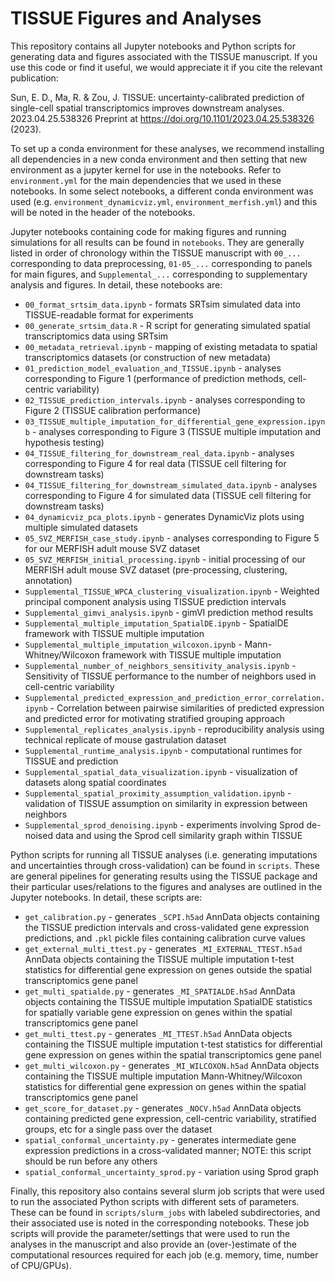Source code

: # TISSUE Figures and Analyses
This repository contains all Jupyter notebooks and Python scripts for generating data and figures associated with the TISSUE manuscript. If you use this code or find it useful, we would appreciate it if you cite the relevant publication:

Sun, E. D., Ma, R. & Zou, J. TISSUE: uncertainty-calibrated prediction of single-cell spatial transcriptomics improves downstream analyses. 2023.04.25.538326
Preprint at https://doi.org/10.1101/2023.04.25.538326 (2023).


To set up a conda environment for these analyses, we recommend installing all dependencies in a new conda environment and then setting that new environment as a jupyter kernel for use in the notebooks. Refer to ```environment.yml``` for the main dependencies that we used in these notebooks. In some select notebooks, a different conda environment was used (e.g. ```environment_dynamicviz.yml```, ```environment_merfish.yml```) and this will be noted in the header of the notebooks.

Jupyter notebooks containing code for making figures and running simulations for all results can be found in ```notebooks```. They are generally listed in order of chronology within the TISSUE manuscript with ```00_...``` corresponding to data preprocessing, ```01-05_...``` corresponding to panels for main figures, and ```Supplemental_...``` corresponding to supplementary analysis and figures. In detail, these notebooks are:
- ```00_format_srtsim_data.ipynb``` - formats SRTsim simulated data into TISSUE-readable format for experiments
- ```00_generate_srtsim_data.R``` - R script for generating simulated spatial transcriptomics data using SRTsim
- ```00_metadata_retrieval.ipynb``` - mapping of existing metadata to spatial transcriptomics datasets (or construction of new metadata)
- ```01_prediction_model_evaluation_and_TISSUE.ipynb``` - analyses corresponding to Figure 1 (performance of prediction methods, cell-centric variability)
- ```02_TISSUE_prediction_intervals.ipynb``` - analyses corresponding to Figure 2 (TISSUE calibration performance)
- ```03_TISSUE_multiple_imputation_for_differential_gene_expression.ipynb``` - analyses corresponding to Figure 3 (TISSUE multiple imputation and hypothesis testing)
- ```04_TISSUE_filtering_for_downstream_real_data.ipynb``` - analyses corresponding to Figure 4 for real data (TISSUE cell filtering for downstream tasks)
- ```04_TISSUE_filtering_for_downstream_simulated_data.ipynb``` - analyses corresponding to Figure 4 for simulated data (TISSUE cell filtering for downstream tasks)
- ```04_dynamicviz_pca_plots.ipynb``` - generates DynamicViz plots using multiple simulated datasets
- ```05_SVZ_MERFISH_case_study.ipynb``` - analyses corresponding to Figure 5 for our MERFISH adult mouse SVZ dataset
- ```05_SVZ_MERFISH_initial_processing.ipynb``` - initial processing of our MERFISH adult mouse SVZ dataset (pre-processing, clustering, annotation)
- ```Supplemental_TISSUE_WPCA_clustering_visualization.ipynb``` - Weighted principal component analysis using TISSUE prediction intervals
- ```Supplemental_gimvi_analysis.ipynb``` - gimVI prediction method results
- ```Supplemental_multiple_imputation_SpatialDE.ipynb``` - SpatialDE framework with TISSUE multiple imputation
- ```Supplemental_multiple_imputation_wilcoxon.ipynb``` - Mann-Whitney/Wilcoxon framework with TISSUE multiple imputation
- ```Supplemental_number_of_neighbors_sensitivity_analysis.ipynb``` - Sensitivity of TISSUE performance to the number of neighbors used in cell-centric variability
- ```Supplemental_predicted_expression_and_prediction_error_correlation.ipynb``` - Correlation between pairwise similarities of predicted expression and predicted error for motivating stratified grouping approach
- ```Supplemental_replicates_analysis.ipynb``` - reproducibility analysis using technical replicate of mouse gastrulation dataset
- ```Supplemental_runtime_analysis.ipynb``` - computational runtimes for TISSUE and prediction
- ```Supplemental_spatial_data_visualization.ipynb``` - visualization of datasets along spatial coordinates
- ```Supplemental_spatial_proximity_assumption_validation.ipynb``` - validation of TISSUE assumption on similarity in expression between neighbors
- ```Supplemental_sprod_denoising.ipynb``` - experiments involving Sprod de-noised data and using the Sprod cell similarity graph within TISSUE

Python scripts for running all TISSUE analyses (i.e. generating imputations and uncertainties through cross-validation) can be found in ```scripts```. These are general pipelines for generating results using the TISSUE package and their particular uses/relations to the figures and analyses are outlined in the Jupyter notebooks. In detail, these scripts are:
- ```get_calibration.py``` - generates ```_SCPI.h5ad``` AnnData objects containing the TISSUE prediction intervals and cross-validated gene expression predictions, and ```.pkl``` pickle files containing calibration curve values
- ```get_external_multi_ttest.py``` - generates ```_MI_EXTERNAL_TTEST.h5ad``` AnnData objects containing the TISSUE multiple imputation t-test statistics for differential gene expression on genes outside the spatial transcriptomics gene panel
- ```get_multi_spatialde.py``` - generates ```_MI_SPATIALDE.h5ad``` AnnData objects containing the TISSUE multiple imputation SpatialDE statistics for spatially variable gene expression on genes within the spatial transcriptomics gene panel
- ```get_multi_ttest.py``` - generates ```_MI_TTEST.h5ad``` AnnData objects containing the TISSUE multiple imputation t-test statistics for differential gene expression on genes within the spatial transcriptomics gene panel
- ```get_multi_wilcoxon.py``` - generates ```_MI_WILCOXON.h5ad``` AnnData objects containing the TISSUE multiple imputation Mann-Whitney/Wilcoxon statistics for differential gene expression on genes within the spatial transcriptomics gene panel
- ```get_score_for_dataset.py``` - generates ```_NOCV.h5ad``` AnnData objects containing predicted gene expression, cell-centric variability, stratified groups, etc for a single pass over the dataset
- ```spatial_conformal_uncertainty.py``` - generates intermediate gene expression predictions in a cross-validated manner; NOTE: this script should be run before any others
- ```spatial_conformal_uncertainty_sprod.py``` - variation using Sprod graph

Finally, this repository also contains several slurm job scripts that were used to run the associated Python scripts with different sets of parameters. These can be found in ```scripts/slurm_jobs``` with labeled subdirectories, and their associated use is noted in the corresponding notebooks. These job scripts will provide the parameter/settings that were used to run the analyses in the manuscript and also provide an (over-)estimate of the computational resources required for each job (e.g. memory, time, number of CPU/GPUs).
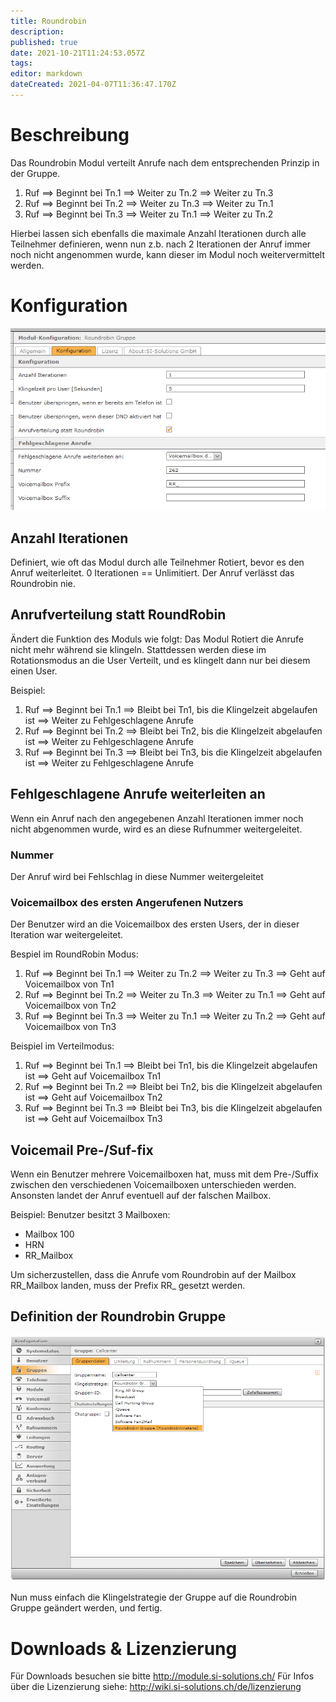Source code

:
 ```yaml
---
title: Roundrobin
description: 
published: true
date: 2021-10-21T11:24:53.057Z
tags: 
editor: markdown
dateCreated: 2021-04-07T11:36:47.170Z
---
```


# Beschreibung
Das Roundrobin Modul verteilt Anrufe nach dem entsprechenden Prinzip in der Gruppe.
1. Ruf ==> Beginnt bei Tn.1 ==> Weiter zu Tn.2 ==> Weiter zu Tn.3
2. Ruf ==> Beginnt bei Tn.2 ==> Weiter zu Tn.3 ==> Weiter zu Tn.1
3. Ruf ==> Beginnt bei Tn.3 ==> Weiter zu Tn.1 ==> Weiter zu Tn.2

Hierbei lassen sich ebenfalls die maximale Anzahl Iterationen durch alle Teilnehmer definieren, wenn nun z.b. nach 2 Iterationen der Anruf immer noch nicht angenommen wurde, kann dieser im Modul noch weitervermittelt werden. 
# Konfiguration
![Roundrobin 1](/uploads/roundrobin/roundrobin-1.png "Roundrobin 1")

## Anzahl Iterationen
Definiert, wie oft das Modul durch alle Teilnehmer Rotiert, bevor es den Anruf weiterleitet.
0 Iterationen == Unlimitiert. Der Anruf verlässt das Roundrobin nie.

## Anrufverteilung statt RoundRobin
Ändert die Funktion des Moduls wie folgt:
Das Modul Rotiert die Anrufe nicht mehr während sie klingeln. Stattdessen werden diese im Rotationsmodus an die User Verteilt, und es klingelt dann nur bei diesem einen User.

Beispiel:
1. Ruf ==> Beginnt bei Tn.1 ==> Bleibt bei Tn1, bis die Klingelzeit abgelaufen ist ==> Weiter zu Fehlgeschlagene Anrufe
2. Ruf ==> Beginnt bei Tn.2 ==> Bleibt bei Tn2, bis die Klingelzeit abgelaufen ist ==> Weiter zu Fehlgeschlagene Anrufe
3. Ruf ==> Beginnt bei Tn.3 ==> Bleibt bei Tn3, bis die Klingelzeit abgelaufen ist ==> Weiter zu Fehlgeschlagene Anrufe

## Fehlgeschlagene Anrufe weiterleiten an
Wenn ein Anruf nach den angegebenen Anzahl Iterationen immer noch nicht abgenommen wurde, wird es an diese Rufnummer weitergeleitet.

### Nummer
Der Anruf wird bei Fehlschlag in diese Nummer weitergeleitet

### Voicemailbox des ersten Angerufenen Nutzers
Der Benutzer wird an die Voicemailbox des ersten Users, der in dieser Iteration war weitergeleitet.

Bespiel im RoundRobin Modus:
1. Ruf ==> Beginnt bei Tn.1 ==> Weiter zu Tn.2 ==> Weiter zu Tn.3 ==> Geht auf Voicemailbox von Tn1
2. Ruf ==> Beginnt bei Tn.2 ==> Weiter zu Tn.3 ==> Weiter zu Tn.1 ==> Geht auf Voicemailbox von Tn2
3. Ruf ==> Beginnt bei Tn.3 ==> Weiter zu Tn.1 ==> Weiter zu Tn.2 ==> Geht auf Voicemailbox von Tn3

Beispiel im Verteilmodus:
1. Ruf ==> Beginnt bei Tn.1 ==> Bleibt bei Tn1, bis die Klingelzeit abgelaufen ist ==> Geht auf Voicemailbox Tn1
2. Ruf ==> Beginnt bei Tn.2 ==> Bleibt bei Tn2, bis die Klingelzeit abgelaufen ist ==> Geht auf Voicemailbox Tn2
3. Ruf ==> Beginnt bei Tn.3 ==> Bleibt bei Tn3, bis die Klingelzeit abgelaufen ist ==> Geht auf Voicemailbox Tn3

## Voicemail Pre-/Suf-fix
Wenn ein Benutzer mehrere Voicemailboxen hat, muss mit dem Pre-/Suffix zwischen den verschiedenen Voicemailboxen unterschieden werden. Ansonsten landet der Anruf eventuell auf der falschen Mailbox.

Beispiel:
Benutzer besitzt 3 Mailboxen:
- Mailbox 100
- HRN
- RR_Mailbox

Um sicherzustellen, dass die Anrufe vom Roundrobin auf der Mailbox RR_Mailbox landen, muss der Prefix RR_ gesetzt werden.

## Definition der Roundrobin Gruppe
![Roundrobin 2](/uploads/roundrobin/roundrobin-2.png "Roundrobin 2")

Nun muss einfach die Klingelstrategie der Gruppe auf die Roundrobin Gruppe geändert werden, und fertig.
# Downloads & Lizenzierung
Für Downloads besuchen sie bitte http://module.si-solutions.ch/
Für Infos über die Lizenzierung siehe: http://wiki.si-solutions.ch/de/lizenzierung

EXERCISE DESCRIPTION:
Give back, word for word, only the lines above from the line holding "before any others" to the line holding "using Sprod graph", both included.

FINISHED TASK:
- ```spatial_conformal_uncertainty.py``` - generates intermediate gene expression predictions in a cross-validated manner; NOTE: this script should be run before any others
- ```spatial_conformal_uncertainty_sprod.py``` - variation using Sprod graph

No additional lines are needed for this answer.